[Source text]

Today marks the start of Passiontide, the two-week run-in to Easter. In this context, passion refers to things that are done to us (Greek: paschō) as opposed to things we do by our own agency (Greek: poiō). Through much of the Gospels we see Jesus doing thingsas he describes it, doing (only) what he sees the Father doing. But as we reach the climax of the story, as time slows down (with as much ink dedicated to days as has been dedicated to years of ministry) there is a shift from things Jesus does to things done to him by others. Some of these are loving things; some are hateful, or treacherous, or tragic; and some are deeply mystical.

The Gospel passage set for this Sunday is a long chunk (technical term) from John chapter 11. Here we encounter friends of Jesus, the siblings Martha, Mary and Lazarus. Luke also writes about the sisters in his Gospel (Luke chapter 10).

They are a fascinating family. They appear to live together, and Martha appears to run their home. Culturally, it would seem unusual that neither sister is married, and that Lazarus is not responsible for his unmarried sisters, in the absence of parents. Martha and Mary are both highly articulate, but Lazarus is silent whenever he is mentioned. (Some scholars believe that Lazarus is the ‘beloved disciple’ at the Last Supper—unnamed but traditionally identified as the disciple and later gospel-writer John—in which case he speaks three words, asking a simple question.) These observations lead some scholars to believe that Lazarus has some form of disability, and perhaps learning disability; that he may be unable to speak, or be situationally mute (that is, can speak, but doesn’t, whether by choice or defence mechanism).

[Tasks]
1 – Answer the following from the Passiontide reflection:
(a) Which Greek word does it give for things that are done to us?
(b) From which chapter of John is the Gospel passage set for this Sunday taken?
(c) In which chapter of Luke does Luke write about the sisters?
2 – Reproduce the passage of the Passiontide reflection starting at "They are a fascinating" and ending at "or defence mechanism).".
3 – Carry on writing the Passiontide reflection from the point at which it stops.

[Data extracts]
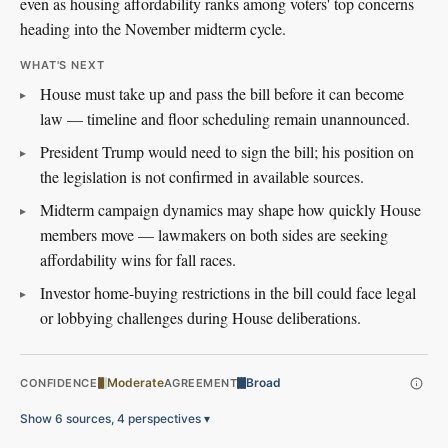
even as housing affordability ranks among voters' top concerns
heading into the November midterm cycle.
WHAT'S NEXT
House must take up and pass the bill before it can become
law — timeline and floor scheduling remain unannounced.
President Trump would need to sign the bill; his position on
the legislation is not confirmed in available sources.
Midterm campaign dynamics may shape how quickly House
members move — lawmakers on both sides are seeking
affordability wins for fall races.
Investor home-buying restrictions in the bill could face legal
or lobbying challenges during House deliberations.
Moderate
Broad
CONFIDENCE
AGREEMENT
Show 6 sources, 4 perspectives
▾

[Answers]
1 –
(a) paschō
(b) Chapter 11
(c) Luke chapter 10

2 –
They are a fascinating family. They appear to live together, and Martha appears to run their home. Culturally, it would seem unusual that neither sister is married, and that Lazarus is not responsible for his unmarried sisters, in the absence of parents. Martha and Mary are both highly articulate, but Lazarus is silent whenever he is mentioned. (Some scholars believe that Lazarus is the ‘beloved disciple’ at the Last Supper—unnamed but traditionally identified as the disciple and later gospel-writer John—in which case he speaks three words, asking a simple question.) These observations lead some scholars to believe that Lazarus has some form of disability, and perhaps learning disability; that he may be unable to speak, or be situationally mute (that is, can speak, but doesn’t, whether by choice or defence mechanism).

3 –
Luke’s account of the sisters is almost universally misinterpreted. They appear in the context of Jesus sending out seventy plus disciples, or apprentices, ahead of him, to every village where he intended to go, sent to find persons of peace whose homes might become the hub of a community of disciples—what we would call a local church congregation. Martha is presented as a deacon, as the local minister to the proto-church in her village. Mary is presented as one who sat at Jesus’ feet, which is code for a disciple: which is to say, she is one of the seventy plus Jesus has sent out ahead of him. Martha tells Jesus that there is more work to be done ministering to her village than she can attend to alone, and asks Jesus to find Mary and send her back home to work alongside Martha. Jesus declines, affirming the different vocations—deacon, evangelist—of both sisters. This is a far cry from Martha being in the kitchen and complaining about Mary not helping prepare food.

In John’s Gospel, we meet the siblings again, this time including their brother Lazarus. Jesus has recently been in Jerusalem, but has withdrawn down into the rift valley that is the lowest point on the surface of the earth, crossing over the river Jordan, getting away from enemies who had attempted to stone him. Lazarus falls ill, and the sisters send word to Jesus, most likely through the network he had established across the countryside.

Jesus does not come to the sisters until after Lazarus has died. Their brother’s death turns the sisters’ lives on their heads. Martha, who had ministered in the context of her own home and village, now leaves her village behind to find Jesus on his way. Mary, who had been travelling ahead of Jesus to village after village, is unable to leave the family home. The vocation of each has flipped. Martha has become Mary, and Mary has become Martha. Such is often the way in the wake of death.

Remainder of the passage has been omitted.